TEXTE SOURCE >>
****************************************

Droit de la formation professionnelle et de l'apprentissage

Violation d'une obligation générale de sécurité : possibilité pour le juge de substituer une "faute caractérisée" à une "faute délibérée"

Les juges du fond peuvent retenir que les manquements à l'obligation générale de sécurité qu'ils constatent constituent une faute caractérisée dès lors qu'ils ont eu pour résultat d'exposer le salarié à un risque d'une particulière gravité que l'employeur ne pouvait ignorer.

Par - Le 02 janvier 2023.

Tel est en effet l'enseignement de l'arrêt du 8 février 2022 (Cass crim, 8 février 2022, n°21-83.708, Publié au bulletin).

Cette décision est particulièrement importante : la Cour y substitue la qualification de "faute caractérisée" à celle de "faute délibérée" prévue par les textes sur le fondement desquels était poursuivi l'employeur permettant ainsi de faire reconnaître la responsabilité pénale de ce dernier (dans l'affaire jugée le 8 février 2022, condamnation pour homicide involontaire).

****************************************

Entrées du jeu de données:
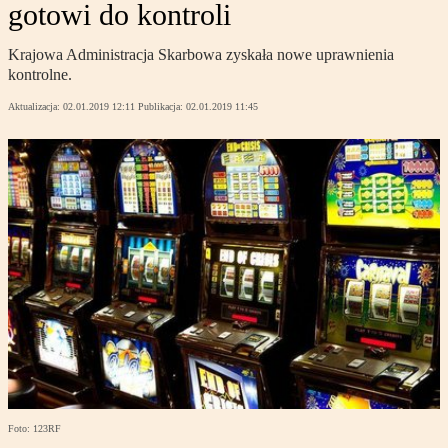
gotowi do kontroli
Krajowa Administracja Skarbowa zyskała nowe uprawnienia
kontrolne.
Aktualizacja:
02.01.2019 12:11
Publikacja:
02.01.2019 11:45
Foto: 123RF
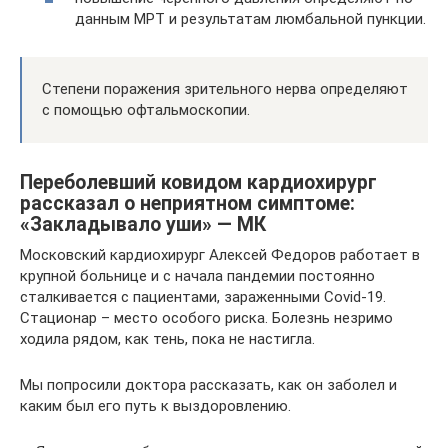
данным МРТ и результатам люмбальной пункции.
Степени поражения зрительного нерва определяют
с помощью офтальмоскопии.
Переболевший ковидом кардиохирург
рассказал о неприятном симптоме:
«Закладывало уши» — МК
Московский кардиохирург Алексей Федоров работает в
крупной больнице и с начала пандемии постоянно
сталкивается с пациентами, зараженными Covid-19.
Стационар – место особого риска. Болезнь незримо
ходила рядом, как тень, пока не настигла.
Мы попросили доктора рассказать, как он заболел и
каким был его путь к выздоровлению.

****************************************

CONSIGNE 1 >> Recopiez à l'identique, dans le texte sur la faute caractérisée, le passage qui va de « Tel est en effet » jusqu'à « pour homicide involontaire). ».
CONSIGNE 2 >> Transformez toutes les lignes des entrées en une liste numérotée, sans les lignes vides. Laissez les images de côté dans votre réponse.
Le texte et les entrées ne proviennent pas de la même source.

RÉPONSE FINALE 1 >>
Tel est en effet l'enseignement de l'arrêt du 8 février 2022 (Cass crim, 8 février 2022, n°21-83.708, Publié au bulletin).

Cette décision est particulièrement importante : la Cour y substitue la qualification de "faute caractérisée" à celle de "faute délibérée" prévue par les textes sur le fondement desquels était poursuivi l'employeur permettant ainsi de faire reconnaître la responsabilité pénale de ce dernier (dans l'affaire jugée le 8 février 2022, condamnation pour homicide involontaire).

RÉPONSE FINALE 2 >>
1. gotowi do kontroli
2. Krajowa Administracja Skarbowa zyskała nowe uprawnienia
3. kontrolne.
4. Aktualizacja:
5. 02.01.2019 12:11
6. Publikacja:
7. 02.01.2019 11:45
8. Foto: 123RF
9. данным МРТ и результатам люмбальной пункции.
10. Степени поражения зрительного нерва определяют
11. с помощью офтальмоскопии.
12. Переболевший ковидом кардиохирург
13. рассказал о неприятном симптоме:
14. «Закладывало уши» — МК
15. Московский кардиохирург Алексей Федоров работает в
16. крупной больнице и с начала пандемии постоянно
17. сталкивается с пациентами, зараженными Covid-19.
18. Стационар – место особого риска. Болезнь незримо
19. ходила рядом, как тень, пока не настигла.
20. Мы попросили доктора рассказать, как он заболел и
21. каким был его путь к выздоровлению.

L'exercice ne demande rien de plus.